→ **Assignment**:
Start at the top of the records below and copy them exactly to the end.

◆ ◆ ◆ ◆

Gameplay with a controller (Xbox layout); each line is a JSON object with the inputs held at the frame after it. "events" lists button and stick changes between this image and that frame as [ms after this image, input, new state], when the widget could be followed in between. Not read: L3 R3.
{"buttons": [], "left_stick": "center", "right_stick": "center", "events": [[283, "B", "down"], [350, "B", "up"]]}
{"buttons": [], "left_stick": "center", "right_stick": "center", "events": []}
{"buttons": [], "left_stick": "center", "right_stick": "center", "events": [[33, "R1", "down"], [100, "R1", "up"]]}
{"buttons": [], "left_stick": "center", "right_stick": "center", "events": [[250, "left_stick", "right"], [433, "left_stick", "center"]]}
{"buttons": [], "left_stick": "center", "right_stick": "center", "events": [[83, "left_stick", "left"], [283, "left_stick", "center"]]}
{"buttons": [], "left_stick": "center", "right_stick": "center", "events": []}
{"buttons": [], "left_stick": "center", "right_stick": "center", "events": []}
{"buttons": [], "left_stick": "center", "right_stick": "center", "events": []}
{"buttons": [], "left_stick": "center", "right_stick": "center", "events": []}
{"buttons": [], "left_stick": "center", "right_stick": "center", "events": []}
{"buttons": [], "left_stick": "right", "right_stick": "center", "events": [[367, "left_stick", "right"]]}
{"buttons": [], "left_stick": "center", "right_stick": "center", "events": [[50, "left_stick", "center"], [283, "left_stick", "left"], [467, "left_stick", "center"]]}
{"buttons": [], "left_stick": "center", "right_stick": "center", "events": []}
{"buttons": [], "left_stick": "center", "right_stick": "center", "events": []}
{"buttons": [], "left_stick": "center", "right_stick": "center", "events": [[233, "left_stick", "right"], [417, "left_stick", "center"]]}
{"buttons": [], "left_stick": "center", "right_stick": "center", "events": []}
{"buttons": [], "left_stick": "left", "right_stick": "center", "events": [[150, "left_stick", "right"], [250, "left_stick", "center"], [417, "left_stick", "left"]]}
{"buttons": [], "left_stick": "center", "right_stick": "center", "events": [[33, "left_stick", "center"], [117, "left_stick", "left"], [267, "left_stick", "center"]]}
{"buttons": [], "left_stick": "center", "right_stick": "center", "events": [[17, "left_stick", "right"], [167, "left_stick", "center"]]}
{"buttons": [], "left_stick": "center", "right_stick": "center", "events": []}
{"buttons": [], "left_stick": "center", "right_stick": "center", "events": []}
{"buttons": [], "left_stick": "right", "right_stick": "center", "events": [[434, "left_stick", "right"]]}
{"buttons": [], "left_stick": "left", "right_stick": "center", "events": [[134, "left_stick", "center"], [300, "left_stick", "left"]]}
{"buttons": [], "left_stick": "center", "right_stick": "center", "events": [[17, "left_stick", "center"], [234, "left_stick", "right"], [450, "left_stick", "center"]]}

◆ ◆ ◆ ◆

→ **Response below**:
Gameplay with a controller (Xbox layout); each line is a JSON object with the inputs held at the frame after it. "events" lists button and stick changes between this image and that frame as [ms after this image, input, new state], when the widget could be followed in between. Not read: L3 R3.
{"buttons": [], "left_stick": "center", "right_stick": "center", "events": [[283, "B", "down"], [350, "B", "up"]]}
{"buttons": [], "left_stick": "center", "right_stick": "center", "events": []}
{"buttons": [], "left_stick": "center", "right_stick": "center", "events": [[33, "R1", "down"], [100, "R1", "up"]]}
{"buttons": [], "left_stick": "center", "right_stick": "center", "events": [[250, "left_stick", "right"], [433, "left_stick", "center"]]}
{"buttons": [], "left_stick": "center", "right_stick": "center", "events": [[83, "left_stick", "left"], [283, "left_stick", "center"]]}
{"buttons": [], "left_stick": "center", "right_stick": "center", "events": []}
{"buttons": [], "left_stick": "center", "right_stick": "center", "events": []}
{"buttons": [], "left_stick": "center", "right_stick": "center", "events": []}
{"buttons": [], "left_stick": "center", "right_stick": "center", "events": []}
{"buttons": [], "left_stick": "center", "right_stick": "center", "events": []}
{"buttons": [], "left_stick": "right", "right_stick": "center", "events": [[367, "left_stick", "right"]]}
{"buttons": [], "left_stick": "center", "right_stick": "center", "events": [[50, "left_stick", "center"], [283, "left_stick", "left"], [467, "left_stick", "center"]]}
{"buttons": [], "left_stick": "center", "right_stick": "center", "events": []}
{"buttons": [], "left_stick": "center", "right_stick": "center", "events": []}
{"buttons": [], "left_stick": "center", "right_stick": "center", "events": [[233, "left_stick", "right"], [417, "left_stick", "center"]]}
{"buttons": [], "left_stick": "center", "right_stick": "center", "events": []}
{"buttons": [], "left_stick": "left", "right_stick": "center", "events": [[150, "left_stick", "right"], [250, "left_stick", "center"], [417, "left_stick", "left"]]}
{"buttons": [], "left_stick": "center", "right_stick": "center", "events": [[33, "left_stick", "center"], [117, "left_stick", "left"], [267, "left_stick", "center"]]}
{"buttons": [], "left_stick": "center", "right_stick": "center", "events": [[17, "left_stick", "right"], [167, "left_stick", "center"]]}
{"buttons": [], "left_stick": "center", "right_stick": "center", "events": []}
{"buttons": [], "left_stick": "center", "right_stick": "center", "events": []}
{"buttons": [], "left_stick": "right", "right_stick": "center", "events": [[434, "left_stick", "right"]]}
{"buttons": [], "left_stick": "left", "right_stick": "center", "events": [[134, "left_stick", "center"], [300, "left_stick", "left"]]}
{"buttons": [], "left_stick": "center", "right_stick": "center", "events": [[17, "left_stick", "center"], [234, "left_stick", "right"], [450, "left_stick", "center"]]}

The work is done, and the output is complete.